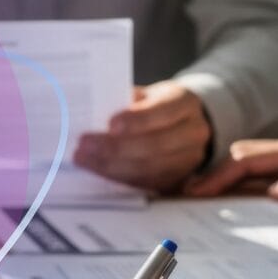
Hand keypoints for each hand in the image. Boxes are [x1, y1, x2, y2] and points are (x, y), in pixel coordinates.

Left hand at [73, 82, 211, 192]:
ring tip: (84, 159)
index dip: (137, 120)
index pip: (163, 112)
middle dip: (116, 148)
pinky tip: (97, 169)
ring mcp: (187, 160)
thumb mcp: (148, 95)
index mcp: (185, 104)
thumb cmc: (157, 107)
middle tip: (85, 145)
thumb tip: (93, 113)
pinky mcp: (175, 179)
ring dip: (112, 166)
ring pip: (148, 168)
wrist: (184, 126)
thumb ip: (127, 102)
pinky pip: (144, 182)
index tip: (110, 124)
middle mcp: (193, 133)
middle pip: (155, 145)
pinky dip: (118, 177)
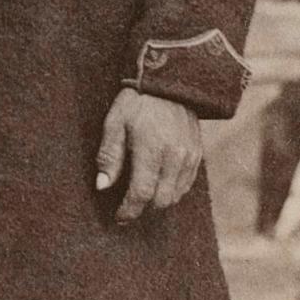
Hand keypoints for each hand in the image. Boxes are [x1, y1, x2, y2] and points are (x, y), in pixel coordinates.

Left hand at [96, 86, 203, 223]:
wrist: (170, 81)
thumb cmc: (137, 101)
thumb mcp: (115, 123)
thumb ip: (109, 156)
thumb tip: (102, 186)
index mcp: (152, 150)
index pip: (141, 194)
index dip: (129, 211)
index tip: (119, 218)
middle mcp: (175, 157)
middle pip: (161, 200)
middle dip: (143, 209)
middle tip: (128, 208)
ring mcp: (189, 157)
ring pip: (175, 196)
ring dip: (158, 201)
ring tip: (141, 196)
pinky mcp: (198, 154)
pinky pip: (186, 185)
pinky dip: (172, 190)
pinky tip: (158, 184)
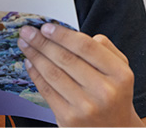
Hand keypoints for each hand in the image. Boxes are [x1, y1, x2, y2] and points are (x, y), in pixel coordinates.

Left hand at [18, 23, 140, 126]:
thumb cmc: (114, 94)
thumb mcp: (120, 70)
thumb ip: (104, 48)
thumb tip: (75, 34)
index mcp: (120, 74)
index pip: (86, 46)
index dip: (62, 35)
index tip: (46, 27)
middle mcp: (104, 91)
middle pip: (65, 58)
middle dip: (41, 42)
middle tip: (27, 31)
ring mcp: (86, 107)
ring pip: (53, 73)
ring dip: (34, 55)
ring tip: (24, 44)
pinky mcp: (69, 118)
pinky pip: (47, 90)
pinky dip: (35, 74)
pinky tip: (29, 63)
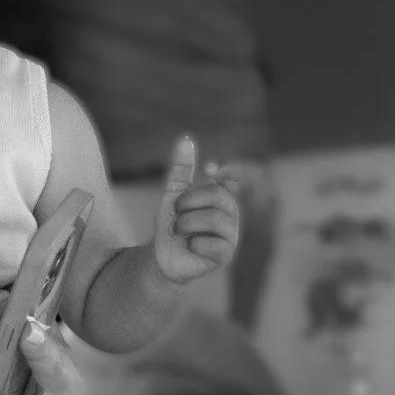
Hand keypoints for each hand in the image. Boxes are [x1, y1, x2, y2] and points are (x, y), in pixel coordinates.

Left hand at [151, 136, 241, 288]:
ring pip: (215, 218)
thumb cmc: (172, 224)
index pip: (232, 178)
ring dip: (186, 222)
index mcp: (221, 197)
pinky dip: (195, 242)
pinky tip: (190, 245)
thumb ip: (181, 168)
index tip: (208, 169)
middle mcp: (231, 214)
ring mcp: (231, 235)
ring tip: (177, 230)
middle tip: (175, 211)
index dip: (224, 171)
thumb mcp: (172, 193)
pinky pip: (216, 243)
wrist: (161, 256)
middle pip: (218, 195)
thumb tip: (186, 138)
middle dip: (189, 200)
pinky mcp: (225, 255)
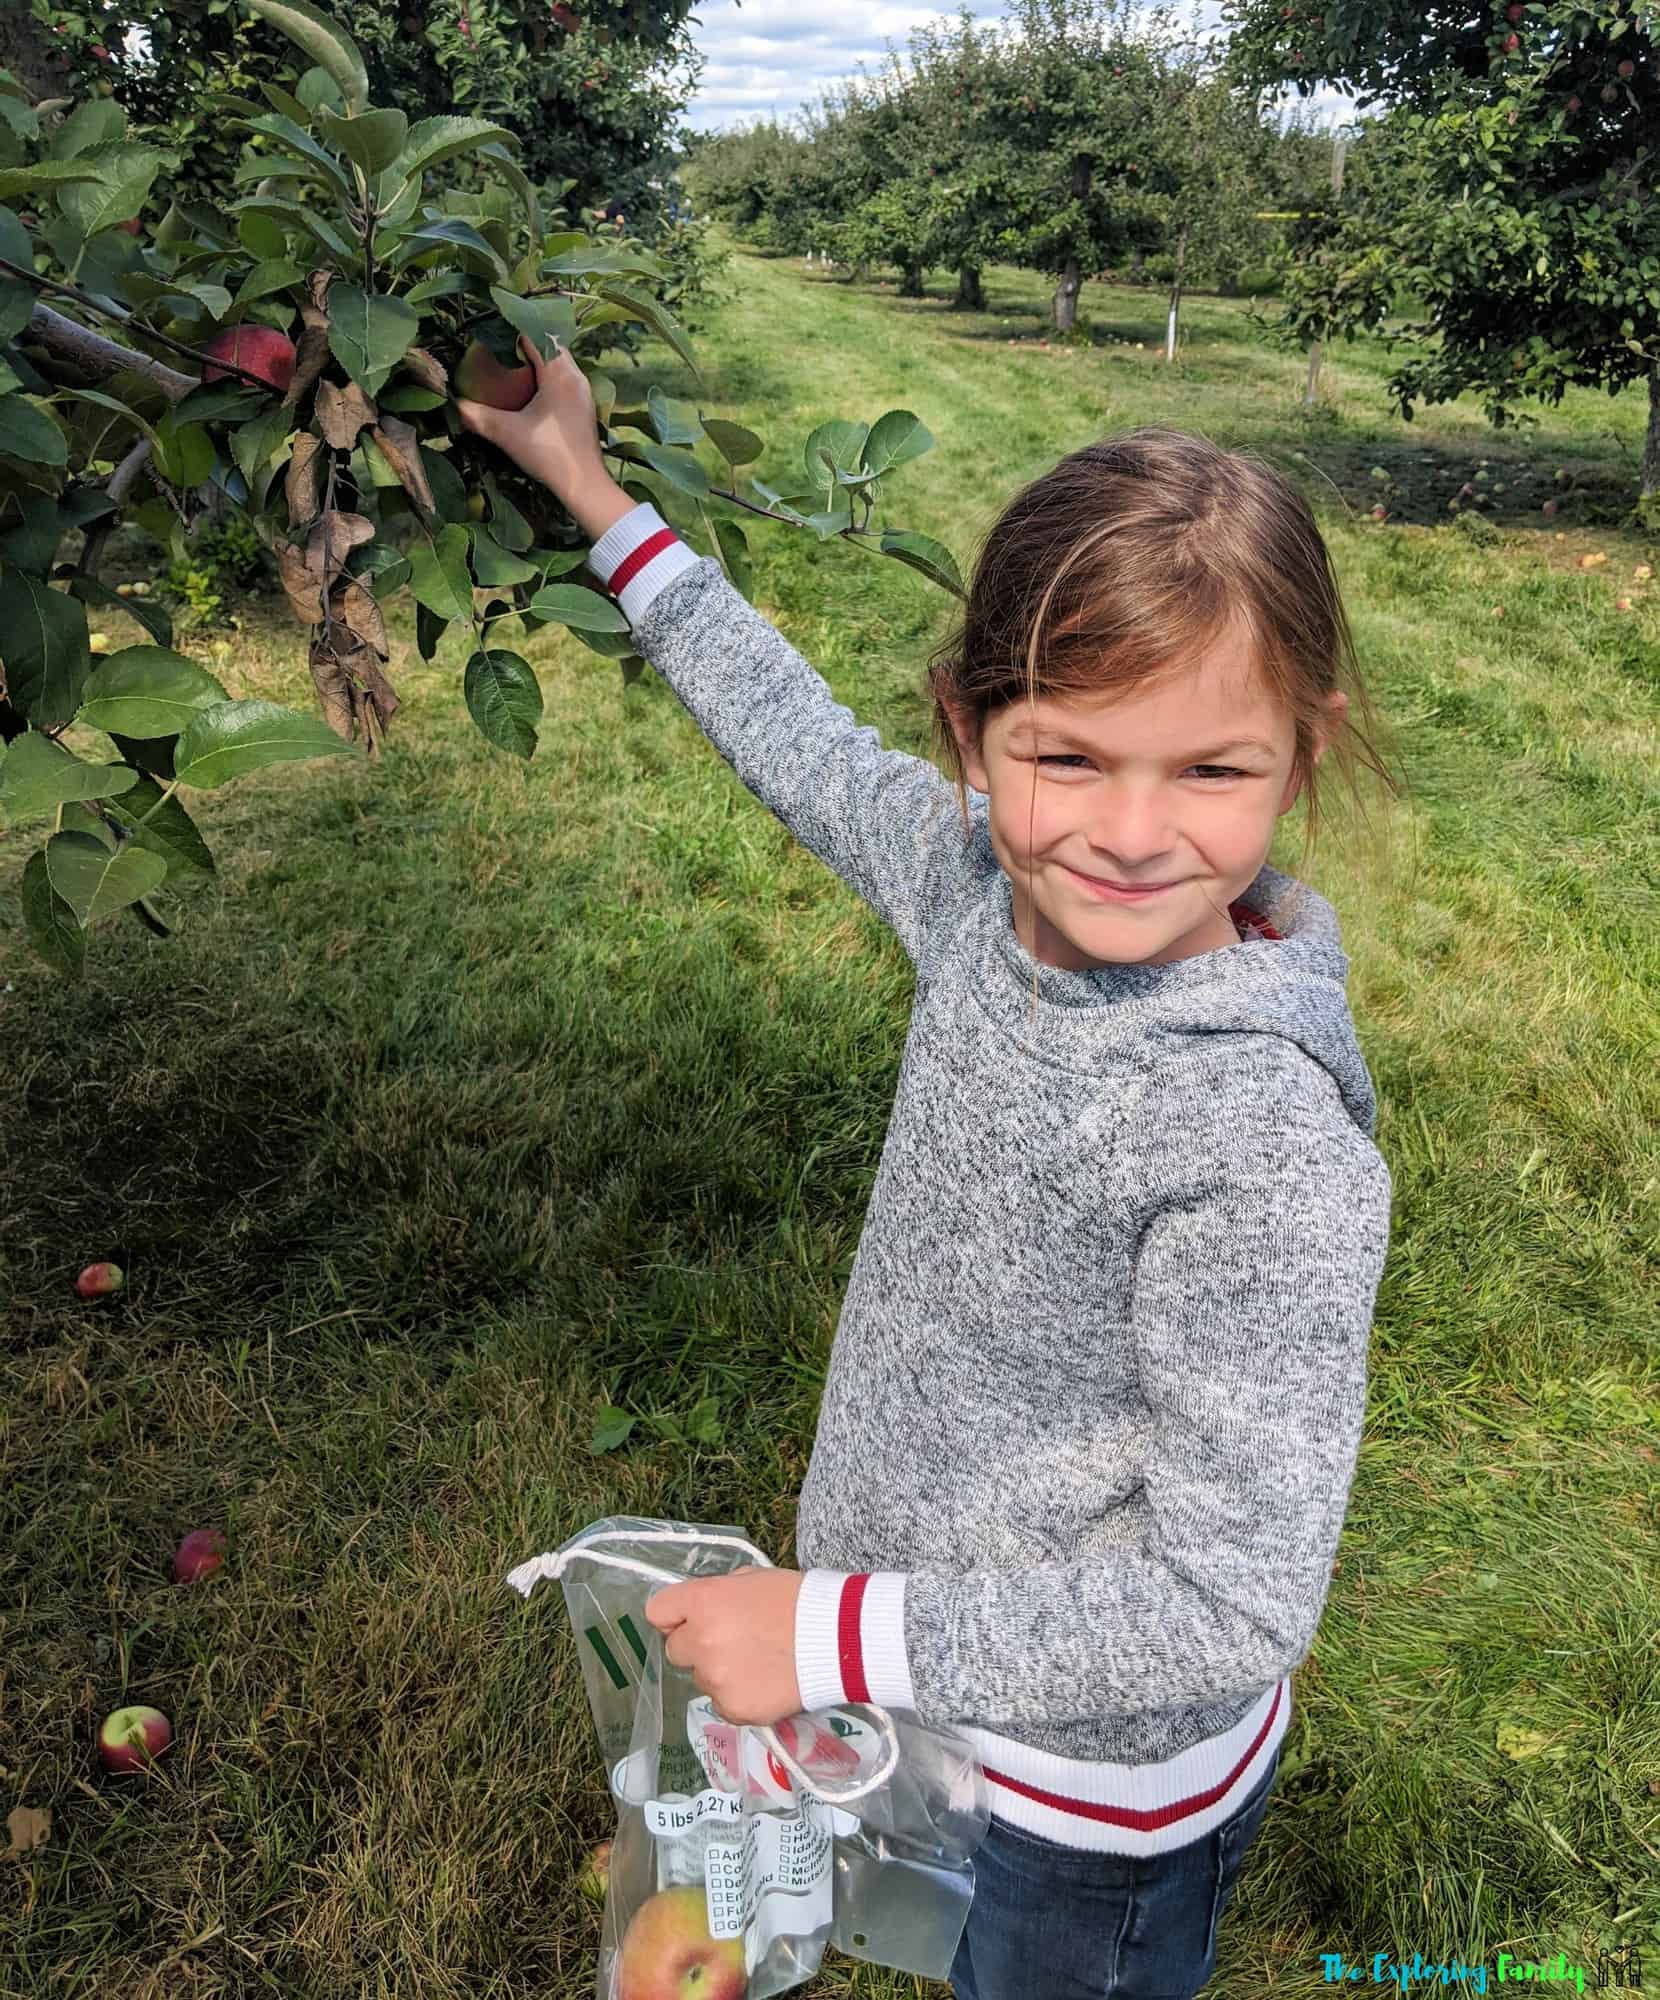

→ AIM OF THE EXERCISE
Return only the part of the records above that opens with the line containing "thumb cmc: (137, 101)" and closes with the line containing "ring dip: (158, 201)", ends included.

→ RESULT OF THE TASK
thumb cmc: (137, 101)
thumb mcp: (115, 123)
thumb ip: (109, 156)
thumb tip: (102, 186)
index mcp: (152, 150)
index pip: (141, 194)
index dip: (129, 211)
index tip: (119, 218)
middle mcp: (175, 157)
middle pip: (161, 200)
middle dip: (143, 209)
middle tip: (128, 208)
ring mcp: (189, 157)
ring pip: (175, 196)
ring dip: (158, 201)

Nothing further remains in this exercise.